● **Kaynak Metin**
==*==

Resûli Ekrem Efendimizin hicretiyle, Medine, "İslâm
merkezi" hâline gelmiş oluyordu. Bu bakımdan, o zamanki Medine ve ahalisi
hakkında kısaca malûmat vermekte fayda vardır.
Şimdiki gibi o zaman da Medine, Arabistan Yarımadasının
mühim şehirlerinden biri sayılıyordu. Vadi olan arazisi oldukça geniştir. Vadi
tamamen dağlarla çevrilidir. İklimi tatlı, arazisi münbittir. Havası güzel,
suyu serin ve oldukça boldur. Yağışı Mekke'den fazladır.

==*==

● **Görev A**
Medine'yi anlatan metne göre şehrin yağışı hangi şehirden fazladır?
● **Görev B**
Medine'yi anlatan metni, son cümlesinin ardından gelecek şekilde sürdürünüz.

● **Verilen Malzeme**
==*==

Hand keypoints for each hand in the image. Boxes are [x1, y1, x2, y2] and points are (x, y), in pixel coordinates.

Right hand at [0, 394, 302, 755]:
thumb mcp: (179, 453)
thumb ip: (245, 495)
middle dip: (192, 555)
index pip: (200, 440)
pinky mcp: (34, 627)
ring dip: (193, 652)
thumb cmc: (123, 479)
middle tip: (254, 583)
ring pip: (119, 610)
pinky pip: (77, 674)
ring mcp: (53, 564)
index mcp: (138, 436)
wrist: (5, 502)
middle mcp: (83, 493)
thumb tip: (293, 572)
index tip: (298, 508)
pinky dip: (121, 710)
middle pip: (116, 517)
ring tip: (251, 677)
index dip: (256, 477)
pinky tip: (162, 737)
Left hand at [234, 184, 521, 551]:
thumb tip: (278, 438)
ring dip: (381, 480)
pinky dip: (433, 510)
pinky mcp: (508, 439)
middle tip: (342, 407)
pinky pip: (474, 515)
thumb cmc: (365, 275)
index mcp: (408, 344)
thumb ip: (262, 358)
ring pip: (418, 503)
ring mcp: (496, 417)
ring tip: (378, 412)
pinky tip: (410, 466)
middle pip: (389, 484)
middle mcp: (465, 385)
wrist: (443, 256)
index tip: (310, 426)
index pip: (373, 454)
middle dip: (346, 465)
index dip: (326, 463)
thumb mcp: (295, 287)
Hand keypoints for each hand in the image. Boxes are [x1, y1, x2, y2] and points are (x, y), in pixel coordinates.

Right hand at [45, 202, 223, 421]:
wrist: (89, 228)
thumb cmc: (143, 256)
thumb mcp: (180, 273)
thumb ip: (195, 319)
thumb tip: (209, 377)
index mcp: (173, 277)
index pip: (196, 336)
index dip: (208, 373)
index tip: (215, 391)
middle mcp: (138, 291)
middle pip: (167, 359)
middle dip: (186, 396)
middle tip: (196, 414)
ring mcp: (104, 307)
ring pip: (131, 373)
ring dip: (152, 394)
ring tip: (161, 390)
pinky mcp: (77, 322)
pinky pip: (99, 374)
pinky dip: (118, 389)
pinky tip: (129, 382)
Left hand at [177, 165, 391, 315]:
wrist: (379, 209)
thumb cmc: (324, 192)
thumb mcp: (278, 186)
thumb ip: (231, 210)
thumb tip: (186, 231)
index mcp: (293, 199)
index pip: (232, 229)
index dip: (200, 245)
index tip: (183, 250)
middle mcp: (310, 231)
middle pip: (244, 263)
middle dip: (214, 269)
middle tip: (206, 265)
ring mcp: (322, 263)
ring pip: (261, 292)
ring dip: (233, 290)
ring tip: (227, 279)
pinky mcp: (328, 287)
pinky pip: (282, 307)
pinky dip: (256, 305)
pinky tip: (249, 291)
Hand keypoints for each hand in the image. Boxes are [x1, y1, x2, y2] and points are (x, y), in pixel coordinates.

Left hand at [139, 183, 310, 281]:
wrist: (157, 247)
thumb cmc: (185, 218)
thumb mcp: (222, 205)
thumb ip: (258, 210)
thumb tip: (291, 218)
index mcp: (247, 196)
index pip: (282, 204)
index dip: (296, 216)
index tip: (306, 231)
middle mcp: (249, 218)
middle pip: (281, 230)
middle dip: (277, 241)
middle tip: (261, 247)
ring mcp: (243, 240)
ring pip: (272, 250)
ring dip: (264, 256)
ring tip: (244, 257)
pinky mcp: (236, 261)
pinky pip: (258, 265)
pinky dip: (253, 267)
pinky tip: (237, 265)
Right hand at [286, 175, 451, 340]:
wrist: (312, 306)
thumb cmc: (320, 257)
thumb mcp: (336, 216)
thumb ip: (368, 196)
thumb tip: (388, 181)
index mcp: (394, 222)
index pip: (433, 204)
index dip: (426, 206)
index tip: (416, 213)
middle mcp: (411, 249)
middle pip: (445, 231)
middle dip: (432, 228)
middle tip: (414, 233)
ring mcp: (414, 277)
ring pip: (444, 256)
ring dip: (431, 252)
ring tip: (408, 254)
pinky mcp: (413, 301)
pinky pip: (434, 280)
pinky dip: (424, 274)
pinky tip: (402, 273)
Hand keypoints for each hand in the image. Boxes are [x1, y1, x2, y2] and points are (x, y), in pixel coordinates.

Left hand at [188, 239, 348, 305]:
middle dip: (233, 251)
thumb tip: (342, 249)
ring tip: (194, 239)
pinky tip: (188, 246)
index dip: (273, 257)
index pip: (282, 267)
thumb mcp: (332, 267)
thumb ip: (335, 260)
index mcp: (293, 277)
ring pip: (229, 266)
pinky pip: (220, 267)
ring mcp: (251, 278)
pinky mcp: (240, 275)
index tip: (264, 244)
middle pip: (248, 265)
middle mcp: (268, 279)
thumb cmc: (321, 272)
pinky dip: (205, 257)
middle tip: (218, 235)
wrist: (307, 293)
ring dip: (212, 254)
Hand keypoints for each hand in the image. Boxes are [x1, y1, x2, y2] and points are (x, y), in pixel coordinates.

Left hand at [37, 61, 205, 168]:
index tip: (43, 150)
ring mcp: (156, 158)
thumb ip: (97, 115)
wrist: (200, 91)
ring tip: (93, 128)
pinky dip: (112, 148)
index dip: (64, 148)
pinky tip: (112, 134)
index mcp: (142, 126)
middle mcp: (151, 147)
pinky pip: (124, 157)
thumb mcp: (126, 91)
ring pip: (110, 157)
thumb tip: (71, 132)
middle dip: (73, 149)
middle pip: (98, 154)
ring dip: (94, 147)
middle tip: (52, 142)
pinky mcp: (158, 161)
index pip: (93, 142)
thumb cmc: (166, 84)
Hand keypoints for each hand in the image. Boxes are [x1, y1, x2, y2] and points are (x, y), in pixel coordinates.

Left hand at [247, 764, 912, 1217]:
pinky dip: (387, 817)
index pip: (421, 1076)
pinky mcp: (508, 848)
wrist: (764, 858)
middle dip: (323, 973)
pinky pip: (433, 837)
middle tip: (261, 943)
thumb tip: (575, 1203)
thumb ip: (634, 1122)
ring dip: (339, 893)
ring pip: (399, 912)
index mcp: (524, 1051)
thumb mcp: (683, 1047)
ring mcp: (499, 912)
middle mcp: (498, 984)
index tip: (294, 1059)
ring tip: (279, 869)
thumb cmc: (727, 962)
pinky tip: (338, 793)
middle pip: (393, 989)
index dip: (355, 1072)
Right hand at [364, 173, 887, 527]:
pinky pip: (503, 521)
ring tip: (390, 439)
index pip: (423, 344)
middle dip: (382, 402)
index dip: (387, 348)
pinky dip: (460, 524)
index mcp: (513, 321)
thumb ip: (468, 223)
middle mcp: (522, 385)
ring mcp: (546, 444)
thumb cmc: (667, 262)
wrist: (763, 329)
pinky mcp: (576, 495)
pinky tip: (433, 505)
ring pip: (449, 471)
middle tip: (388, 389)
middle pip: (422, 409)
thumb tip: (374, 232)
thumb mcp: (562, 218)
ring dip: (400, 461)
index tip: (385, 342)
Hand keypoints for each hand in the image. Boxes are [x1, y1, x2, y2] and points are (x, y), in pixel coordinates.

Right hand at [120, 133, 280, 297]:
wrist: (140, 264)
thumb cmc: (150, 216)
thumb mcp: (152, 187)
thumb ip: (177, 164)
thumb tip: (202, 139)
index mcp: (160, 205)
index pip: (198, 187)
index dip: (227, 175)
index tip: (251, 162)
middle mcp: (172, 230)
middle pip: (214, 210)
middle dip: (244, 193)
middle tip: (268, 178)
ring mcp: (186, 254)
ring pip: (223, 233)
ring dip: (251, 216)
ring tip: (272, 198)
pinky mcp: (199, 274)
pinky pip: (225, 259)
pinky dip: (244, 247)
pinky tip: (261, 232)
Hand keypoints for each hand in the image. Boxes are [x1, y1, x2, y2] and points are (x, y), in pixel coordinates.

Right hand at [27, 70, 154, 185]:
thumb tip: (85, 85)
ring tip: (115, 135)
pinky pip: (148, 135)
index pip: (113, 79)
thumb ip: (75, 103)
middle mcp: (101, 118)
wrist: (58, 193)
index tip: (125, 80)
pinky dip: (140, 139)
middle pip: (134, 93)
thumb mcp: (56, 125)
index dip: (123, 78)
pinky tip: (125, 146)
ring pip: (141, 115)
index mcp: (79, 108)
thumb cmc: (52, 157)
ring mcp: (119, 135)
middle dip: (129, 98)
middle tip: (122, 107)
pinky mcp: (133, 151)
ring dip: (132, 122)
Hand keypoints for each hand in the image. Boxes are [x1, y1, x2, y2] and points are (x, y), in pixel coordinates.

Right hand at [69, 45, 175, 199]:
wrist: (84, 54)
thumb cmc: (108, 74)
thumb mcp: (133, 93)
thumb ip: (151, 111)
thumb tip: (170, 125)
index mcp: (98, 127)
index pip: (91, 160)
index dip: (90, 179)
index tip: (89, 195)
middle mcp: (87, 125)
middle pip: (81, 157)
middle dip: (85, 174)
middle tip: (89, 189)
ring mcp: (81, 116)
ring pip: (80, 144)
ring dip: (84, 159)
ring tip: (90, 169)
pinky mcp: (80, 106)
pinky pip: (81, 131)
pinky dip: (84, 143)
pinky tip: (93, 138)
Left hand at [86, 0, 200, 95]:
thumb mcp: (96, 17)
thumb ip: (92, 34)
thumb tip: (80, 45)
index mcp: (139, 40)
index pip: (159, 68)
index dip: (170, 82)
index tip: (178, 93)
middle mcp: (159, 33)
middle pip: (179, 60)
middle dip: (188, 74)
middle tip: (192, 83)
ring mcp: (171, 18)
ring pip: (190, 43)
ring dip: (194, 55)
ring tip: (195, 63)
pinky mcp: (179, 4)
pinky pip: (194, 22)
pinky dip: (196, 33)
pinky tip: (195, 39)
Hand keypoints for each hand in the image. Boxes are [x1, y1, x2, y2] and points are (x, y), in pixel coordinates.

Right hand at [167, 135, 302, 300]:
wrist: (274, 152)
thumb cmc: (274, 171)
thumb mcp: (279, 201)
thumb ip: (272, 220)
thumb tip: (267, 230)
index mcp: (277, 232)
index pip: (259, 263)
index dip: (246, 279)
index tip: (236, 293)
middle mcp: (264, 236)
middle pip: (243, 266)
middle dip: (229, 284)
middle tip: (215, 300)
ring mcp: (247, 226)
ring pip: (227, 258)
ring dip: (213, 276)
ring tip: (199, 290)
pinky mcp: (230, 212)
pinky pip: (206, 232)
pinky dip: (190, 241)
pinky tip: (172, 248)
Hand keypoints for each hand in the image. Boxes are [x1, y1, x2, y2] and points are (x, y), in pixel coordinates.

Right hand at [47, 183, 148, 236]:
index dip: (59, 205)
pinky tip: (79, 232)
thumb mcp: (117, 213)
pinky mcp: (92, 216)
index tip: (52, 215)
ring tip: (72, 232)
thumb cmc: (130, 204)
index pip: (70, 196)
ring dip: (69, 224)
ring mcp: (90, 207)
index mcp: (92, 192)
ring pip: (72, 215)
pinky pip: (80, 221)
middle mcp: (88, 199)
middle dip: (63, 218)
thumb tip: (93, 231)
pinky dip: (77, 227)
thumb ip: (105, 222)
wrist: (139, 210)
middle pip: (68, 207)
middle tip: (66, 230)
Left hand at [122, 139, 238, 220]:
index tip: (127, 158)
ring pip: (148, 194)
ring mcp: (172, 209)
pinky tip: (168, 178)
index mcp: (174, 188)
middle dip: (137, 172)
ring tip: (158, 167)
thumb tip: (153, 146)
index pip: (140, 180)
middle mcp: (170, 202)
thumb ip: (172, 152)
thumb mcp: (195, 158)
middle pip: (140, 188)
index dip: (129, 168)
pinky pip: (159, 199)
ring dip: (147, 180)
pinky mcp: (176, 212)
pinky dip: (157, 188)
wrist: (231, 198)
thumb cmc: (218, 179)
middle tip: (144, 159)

==*==

● **Alıştırma Cevabı A**
Mekke'den.

● **Alıştırma Cevabı B**
Hz. Resülullah'ın hicretine kadar şehir Yesrib ismini
taşıyordu. Bu adı, buraya ilk gelip yerleşen "Yesrib" isimli Amalikalıdan
aldığı söylenir.445 Ancak, bu kelimede "fesad" mânâsı bulunduğundan, Peygamber
Efendimiz, bu ismi beğenmedi ve onu "Medine" diye değiştirdi. Artık
Müslümanlar arasında şehir "Yesrib" diye değil, "Medine" adıyla anılmaya
başladı. Bir ara "Medinetû'nNebî" diye de anıldıysa da, sonraları sâdece
"Medine" olarak kaldı. Tarihçiler, Medine'nin 94 kadar ismi bulunduğunu
kaydederler ve bunları teker teker zikrederler.446
Medine'de Müslümanlardan başka Yahudîler ve Hıristiyanlar
da oturuyordu. Bu bakımdan nüfusu kalabalık bir şehirdi. O zamanki nüfusunun
10 bin civarında olduğu tahmin edilmiştir.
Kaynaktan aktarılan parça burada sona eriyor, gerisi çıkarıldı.